• _YOUR OBJECTIVE_
Please swap "Time read" for "Reading" in the stretch from the line containing "sample h=8 m=3" through the line containing "Time read: h=7 m=22". Write out only those lines again, with everything else left unchanged.

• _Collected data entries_
☆ ☆ ☆
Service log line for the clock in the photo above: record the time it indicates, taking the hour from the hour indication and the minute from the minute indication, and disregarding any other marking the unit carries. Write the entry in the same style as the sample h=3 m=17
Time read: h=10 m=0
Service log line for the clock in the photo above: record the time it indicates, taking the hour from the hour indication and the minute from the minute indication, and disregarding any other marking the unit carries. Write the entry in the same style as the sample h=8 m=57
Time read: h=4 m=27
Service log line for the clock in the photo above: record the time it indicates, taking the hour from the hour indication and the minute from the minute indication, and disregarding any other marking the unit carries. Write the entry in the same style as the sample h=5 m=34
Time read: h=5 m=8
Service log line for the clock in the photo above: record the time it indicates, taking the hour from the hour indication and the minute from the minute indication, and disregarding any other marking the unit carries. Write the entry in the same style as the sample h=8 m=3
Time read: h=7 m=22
☆ ☆ ☆
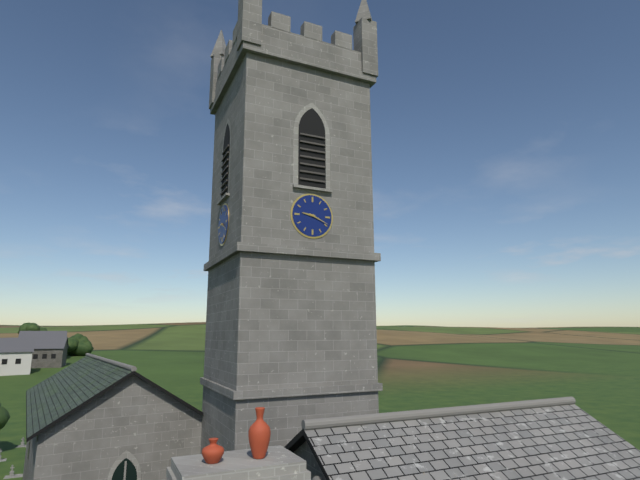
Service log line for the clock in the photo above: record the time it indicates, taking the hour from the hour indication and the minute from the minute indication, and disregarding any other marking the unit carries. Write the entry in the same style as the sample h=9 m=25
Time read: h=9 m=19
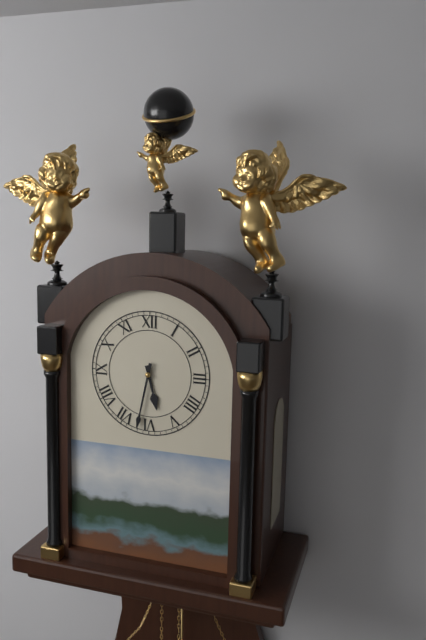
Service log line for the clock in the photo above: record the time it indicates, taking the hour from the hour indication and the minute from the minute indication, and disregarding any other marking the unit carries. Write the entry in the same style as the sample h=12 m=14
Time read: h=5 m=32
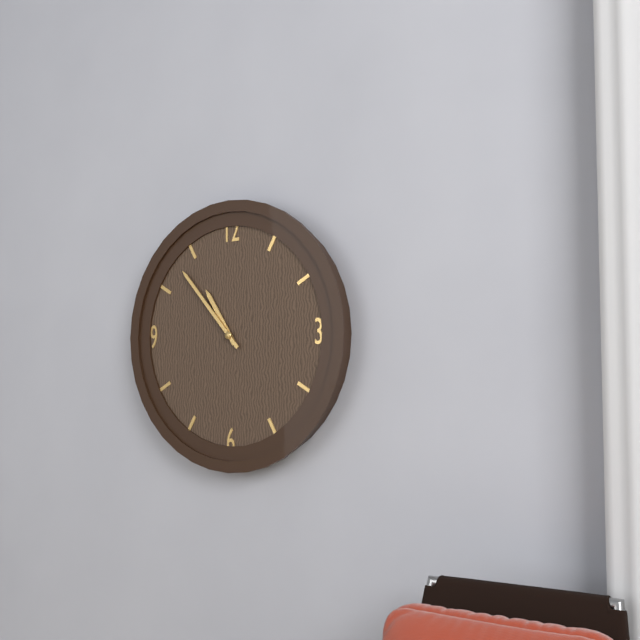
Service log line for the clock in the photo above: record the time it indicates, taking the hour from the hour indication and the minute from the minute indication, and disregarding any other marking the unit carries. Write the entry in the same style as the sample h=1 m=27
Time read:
☆ ☆ ☆
• _RESULT OF THIS EXERCISE_
Service log line for the clock in the photo above: record the time it indicates, taking the hour from the hour indication and the minute from the minute indication, and disregarding any other marking the unit carries. Write the entry in the same style as the sample h=8 m=3
Reading: h=7 m=22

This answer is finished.